Entries provided:
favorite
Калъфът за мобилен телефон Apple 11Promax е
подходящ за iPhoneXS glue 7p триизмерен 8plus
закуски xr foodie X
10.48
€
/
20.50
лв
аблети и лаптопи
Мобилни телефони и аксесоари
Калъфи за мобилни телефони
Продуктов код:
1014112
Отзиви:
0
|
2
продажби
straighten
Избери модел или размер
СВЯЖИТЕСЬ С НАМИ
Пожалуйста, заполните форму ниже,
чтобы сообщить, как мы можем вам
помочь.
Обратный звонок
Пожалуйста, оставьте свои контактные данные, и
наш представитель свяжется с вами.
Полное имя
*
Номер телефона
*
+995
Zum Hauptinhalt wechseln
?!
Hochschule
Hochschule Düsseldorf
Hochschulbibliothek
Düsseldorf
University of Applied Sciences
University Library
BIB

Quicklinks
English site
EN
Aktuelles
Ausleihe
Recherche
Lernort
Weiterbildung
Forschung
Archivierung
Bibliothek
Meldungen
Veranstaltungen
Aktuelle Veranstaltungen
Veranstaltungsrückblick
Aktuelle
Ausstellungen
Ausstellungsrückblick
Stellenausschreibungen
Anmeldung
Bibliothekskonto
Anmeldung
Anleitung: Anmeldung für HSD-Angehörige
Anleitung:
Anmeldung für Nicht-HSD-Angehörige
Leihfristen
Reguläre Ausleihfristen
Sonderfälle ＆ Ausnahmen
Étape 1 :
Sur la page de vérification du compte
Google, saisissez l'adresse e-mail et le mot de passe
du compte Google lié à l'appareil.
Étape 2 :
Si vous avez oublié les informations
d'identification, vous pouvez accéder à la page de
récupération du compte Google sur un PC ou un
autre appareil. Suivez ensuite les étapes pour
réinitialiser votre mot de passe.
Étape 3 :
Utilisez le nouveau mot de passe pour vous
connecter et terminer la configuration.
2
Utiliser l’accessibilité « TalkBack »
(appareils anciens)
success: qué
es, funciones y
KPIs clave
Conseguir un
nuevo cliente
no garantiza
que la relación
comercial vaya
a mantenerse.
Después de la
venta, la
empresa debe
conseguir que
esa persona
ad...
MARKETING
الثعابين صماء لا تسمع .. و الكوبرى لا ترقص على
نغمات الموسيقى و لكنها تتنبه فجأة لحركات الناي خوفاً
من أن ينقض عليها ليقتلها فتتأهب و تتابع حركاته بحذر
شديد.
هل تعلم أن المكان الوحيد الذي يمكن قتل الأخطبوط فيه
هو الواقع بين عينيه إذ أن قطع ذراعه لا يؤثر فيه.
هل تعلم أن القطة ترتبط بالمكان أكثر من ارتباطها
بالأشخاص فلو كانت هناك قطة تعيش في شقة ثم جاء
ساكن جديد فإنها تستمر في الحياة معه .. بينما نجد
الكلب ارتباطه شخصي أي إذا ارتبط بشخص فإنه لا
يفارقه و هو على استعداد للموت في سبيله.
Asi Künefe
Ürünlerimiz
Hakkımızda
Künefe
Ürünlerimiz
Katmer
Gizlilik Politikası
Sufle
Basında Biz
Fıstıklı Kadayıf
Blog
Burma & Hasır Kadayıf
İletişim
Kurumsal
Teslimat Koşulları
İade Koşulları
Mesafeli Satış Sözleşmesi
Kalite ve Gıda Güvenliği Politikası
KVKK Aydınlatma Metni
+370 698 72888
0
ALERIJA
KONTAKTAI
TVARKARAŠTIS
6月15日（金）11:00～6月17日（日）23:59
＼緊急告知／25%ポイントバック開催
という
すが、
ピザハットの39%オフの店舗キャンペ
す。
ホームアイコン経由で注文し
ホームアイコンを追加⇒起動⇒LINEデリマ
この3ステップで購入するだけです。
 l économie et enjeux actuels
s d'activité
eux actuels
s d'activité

Work instructions: Copy every line of the data above verbatim, in the same order and with the same line breaks.

Exercise solution:
favorite
Калъфът за мобилен телефон Apple 11Promax е
подходящ за iPhoneXS glue 7p триизмерен 8plus
закуски xr foodie X
10.48
€
/
20.50
лв
аблети и лаптопи
Мобилни телефони и аксесоари
Калъфи за мобилни телефони
Продуктов код:
1014112
Отзиви:
0
|
2
продажби
straighten
Избери модел или размер
СВЯЖИТЕСЬ С НАМИ
Пожалуйста, заполните форму ниже,
чтобы сообщить, как мы можем вам
помочь.
Обратный звонок
Пожалуйста, оставьте свои контактные данные, и
наш представитель свяжется с вами.
Полное имя
*
Номер телефона
*
+995
Zum Hauptinhalt wechseln
?!
Hochschule
Hochschule Düsseldorf
Hochschulbibliothek
Düsseldorf
University of Applied Sciences
University Library
BIB

Quicklinks
English site
EN
Aktuelles
Ausleihe
Recherche
Lernort
Weiterbildung
Forschung
Archivierung
Bibliothek
Meldungen
Veranstaltungen
Aktuelle Veranstaltungen
Veranstaltungsrückblick
Aktuelle
Ausstellungen
Ausstellungsrückblick
Stellenausschreibungen
Anmeldung
Bibliothekskonto
Anmeldung
Anleitung: Anmeldung für HSD-Angehörige
Anleitung:
Anmeldung für Nicht-HSD-Angehörige
Leihfristen
Reguläre Ausleihfristen
Sonderfälle ＆ Ausnahmen
Étape 1 :
Sur la page de vérification du compte
Google, saisissez l'adresse e-mail et le mot de passe
du compte Google lié à l'appareil.
Étape 2 :
Si vous avez oublié les informations
d'identification, vous pouvez accéder à la page de
récupération du compte Google sur un PC ou un
autre appareil. Suivez ensuite les étapes pour
réinitialiser votre mot de passe.
Étape 3 :
Utilisez le nouveau mot de passe pour vous
connecter et terminer la configuration.
2
Utiliser l’accessibilité « TalkBack »
(appareils anciens)
success: qué
es, funciones y
KPIs clave
Conseguir un
nuevo cliente
no garantiza
que la relación
comercial vaya
a mantenerse.
Después de la
venta, la
empresa debe
conseguir que
esa persona
ad...
MARKETING
الثعابين صماء لا تسمع .. و الكوبرى لا ترقص على
نغمات الموسيقى و لكنها تتنبه فجأة لحركات الناي خوفاً
من أن ينقض عليها ليقتلها فتتأهب و تتابع حركاته بحذر
شديد.
هل تعلم أن المكان الوحيد الذي يمكن قتل الأخطبوط فيه
هو الواقع بين عينيه إذ أن قطع ذراعه لا يؤثر فيه.
هل تعلم أن القطة ترتبط بالمكان أكثر من ارتباطها
بالأشخاص فلو كانت هناك قطة تعيش في شقة ثم جاء
ساكن جديد فإنها تستمر في الحياة معه .. بينما نجد
الكلب ارتباطه شخصي أي إذا ارتبط بشخص فإنه لا
يفارقه و هو على استعداد للموت في سبيله.
Asi Künefe
Ürünlerimiz
Hakkımızda
Künefe
Ürünlerimiz
Katmer
Gizlilik Politikası
Sufle
Basında Biz
Fıstıklı Kadayıf
Blog
Burma & Hasır Kadayıf
İletişim
Kurumsal
Teslimat Koşulları
İade Koşulları
Mesafeli Satış Sözleşmesi
Kalite ve Gıda Güvenliği Politikası
KVKK Aydınlatma Metni
+370 698 72888
0
ALERIJA
KONTAKTAI
TVARKARAŠTIS
6月15日（金）11:00～6月17日（日）23:59
＼緊急告知／25%ポイントバック開催
という
すが、
ピザハットの39%オフの店舗キャンペ
す。
ホームアイコン経由で注文し
ホームアイコンを追加⇒起動⇒LINEデリマ
この3ステップで購入するだけです。
 l économie et enjeux actuels
s d'activité
eux actuels
s d'activité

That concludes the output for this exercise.